The CI surface must support the common workflow pattern of reading payload files and writing output files. It may do this either through:

  • explicit helpers such as set_output(...), or
  • a smaller primitive model built on environment variables and append-safe file helpers

This RFC does not require one exact spelling yet, but it does require the capability.

Exit behavior

std.ci must provide explicit process-exit behavior or a functionally equivalent way to terminate with a chosen exit code.

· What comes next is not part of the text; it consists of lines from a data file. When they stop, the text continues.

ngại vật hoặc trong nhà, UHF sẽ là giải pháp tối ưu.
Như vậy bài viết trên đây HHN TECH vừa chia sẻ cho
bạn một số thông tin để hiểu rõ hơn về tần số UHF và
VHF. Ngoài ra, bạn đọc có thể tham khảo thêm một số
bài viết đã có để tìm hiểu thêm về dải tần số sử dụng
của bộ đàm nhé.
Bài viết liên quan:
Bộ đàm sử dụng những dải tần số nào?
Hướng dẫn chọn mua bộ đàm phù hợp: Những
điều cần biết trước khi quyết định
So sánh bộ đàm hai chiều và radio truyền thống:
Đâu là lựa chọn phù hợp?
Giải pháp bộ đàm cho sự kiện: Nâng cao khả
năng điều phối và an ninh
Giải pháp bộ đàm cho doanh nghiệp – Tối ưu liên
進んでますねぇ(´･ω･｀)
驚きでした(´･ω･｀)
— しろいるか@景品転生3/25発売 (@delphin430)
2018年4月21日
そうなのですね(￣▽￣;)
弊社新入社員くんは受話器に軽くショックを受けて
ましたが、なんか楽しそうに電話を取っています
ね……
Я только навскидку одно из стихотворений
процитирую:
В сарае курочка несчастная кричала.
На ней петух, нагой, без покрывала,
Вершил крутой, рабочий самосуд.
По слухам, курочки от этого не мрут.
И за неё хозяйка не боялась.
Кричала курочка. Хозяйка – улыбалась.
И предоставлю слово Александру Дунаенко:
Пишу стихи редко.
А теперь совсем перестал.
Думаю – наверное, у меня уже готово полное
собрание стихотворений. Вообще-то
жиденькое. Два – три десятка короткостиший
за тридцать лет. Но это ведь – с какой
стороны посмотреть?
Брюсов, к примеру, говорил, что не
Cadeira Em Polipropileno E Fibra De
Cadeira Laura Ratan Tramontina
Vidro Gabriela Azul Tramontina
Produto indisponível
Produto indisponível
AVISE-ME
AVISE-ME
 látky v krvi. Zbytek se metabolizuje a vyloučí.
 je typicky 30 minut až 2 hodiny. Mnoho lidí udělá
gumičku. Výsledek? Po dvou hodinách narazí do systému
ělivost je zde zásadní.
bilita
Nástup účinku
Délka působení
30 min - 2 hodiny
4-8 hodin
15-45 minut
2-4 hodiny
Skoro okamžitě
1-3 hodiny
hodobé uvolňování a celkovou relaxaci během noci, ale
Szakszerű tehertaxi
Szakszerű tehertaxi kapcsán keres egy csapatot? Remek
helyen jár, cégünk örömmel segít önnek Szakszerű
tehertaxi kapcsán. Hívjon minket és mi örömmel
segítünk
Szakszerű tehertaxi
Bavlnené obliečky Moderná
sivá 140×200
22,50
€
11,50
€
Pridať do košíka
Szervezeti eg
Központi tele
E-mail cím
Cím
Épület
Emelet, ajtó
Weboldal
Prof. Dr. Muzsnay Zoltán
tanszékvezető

Determinism and testability

The module family should prefer deterministic behavior:

  • no hidden network
  • no hidden retries
  • no hidden provider-specific fallbacks

CI scripts must remain locally testable with fixture payloads and explicit environment setup.

Secrets and diagnostics

The CI surface should avoid exposing secrets carelessly in debug-facing or error-facing helpers. It does not need to define a complete secret type system, but it should follow conservative diagnostic practices and defer richer secret handling to dedicated follow-up work where needed.

Design details

Syntax

This RFC introduces no new language syntax.

Semantics

The semantic center is narrowness:

  • std.ci is not a general automation framework
  • std.ci is not an HTTP stack
  • std.ci is not a provider-specific SDK

It is a small bridge between hosted automation environments and ordinary Incan code.

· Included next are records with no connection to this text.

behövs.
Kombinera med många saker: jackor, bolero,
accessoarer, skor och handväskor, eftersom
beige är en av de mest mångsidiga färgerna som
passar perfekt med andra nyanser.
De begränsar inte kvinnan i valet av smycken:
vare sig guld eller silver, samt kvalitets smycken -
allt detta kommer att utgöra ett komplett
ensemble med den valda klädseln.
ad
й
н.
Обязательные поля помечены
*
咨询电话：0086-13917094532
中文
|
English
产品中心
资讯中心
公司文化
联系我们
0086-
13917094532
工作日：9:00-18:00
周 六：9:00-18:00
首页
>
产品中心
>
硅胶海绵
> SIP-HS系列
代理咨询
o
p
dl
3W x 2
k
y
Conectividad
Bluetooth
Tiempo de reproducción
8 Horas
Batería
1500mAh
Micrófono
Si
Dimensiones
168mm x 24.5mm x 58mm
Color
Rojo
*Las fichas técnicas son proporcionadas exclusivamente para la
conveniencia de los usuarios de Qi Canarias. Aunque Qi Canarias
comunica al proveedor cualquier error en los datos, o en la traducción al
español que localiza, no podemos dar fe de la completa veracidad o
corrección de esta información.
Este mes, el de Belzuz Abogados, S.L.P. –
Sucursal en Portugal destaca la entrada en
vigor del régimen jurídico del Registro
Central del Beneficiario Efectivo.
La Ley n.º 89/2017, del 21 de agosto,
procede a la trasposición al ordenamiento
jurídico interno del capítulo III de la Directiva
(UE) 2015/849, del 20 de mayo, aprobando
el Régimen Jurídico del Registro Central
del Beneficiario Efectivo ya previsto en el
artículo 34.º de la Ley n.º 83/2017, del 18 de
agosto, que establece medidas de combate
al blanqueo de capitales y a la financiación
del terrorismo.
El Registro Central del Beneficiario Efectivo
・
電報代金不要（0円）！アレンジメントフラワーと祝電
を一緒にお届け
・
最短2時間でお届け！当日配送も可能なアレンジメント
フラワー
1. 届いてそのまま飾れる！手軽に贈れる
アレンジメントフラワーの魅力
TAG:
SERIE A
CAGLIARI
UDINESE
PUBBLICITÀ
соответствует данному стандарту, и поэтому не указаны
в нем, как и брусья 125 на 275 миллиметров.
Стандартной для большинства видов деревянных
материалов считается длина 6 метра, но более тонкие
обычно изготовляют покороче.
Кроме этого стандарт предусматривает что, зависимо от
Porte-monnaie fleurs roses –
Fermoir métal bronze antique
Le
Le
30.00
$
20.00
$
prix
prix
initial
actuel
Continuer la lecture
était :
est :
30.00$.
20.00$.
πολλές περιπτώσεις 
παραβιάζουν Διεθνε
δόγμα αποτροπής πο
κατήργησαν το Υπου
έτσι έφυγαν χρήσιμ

Interaction with existing features

  • RFC 066 (std.http): HTTP access for automation scripts should go through std.http, not a CI-only network API.
  • RFC 051 (JsonValue): event payload parsing should compose naturally with JsonValue.
  • RFC 055 (std.fs): path and file handling should stay coherent with the broader filesystem surface where possible.
  • RFC 063 (std.process): argument access and exit behavior should align with the broader process model rather than diverge.
  • RFC 015: a future CLI wrapper such as incan ci may exist, but it is not required for the base stdlib contract.

Compatibility / migration

This feature is additive. Existing bash, shell, or JavaScript-based CI steps remain valid. The design claim is that Incan should offer a better standard path for new automation scripts once the module exists.

Alternatives considered

  • Keep shell and JavaScript glue only
  • Rejected because it leaves automation brittle, weakly typed, and difficult to test.
  • Make GitHub a builtin
  • Rejected because it introduces too much provider policy too early.
  • Push everything into std.http plus std.fs
  • Rejected because CI environments do have a small amount of distinct execution-context behavior worth standardizing.

Drawbacks

  • There is a real risk of overfitting the module to one provider if the design is not kept disciplined.
  • Output-file and env-var conventions vary across systems, so portability rules need careful wording.
  • Secret-handling expectations need to be conservative even if the module stays intentionally small.

Implementation architecture

(Non-normative.) A sensible rollout starts with env, fs, and process primitives plus fixture-driven examples that demonstrate local testing against payload files. Once std.http is available, real CI automation flows can compose on top without needing any provider-specific builtin APIs.

Layers affected

  • Stdlib / runtime: must provide the CI module family and its deterministic environment-facing helpers.
  • Language surface: the module family must be available as specified and must compose cleanly with ordinary Incan code.
  • Execution handoff: implementations must preserve explicit environment, file, and exit semantics without hidden provider-specific behavior.
  • Docs / tooling: examples should show local fixture-driven testing and explicit composition with std.http and JsonValue.

Unresolved questions

  • Should output-file helpers such as set_output(...) be first-class, or should the contract stay one layer lower and rely on environment variables plus file append helpers?
  • Should std.ci standardize step-summary and annotation helpers in the base module family, or leave those to follow-up provider libraries?
  • Does a minimal JWT-signing helper belong here for GitHub App workflows, or should all cryptographic behavior remain outside this RFC?
  • Should a future incan ci CLI wrapper be part of the same design family, or remain separate from the stdlib contract?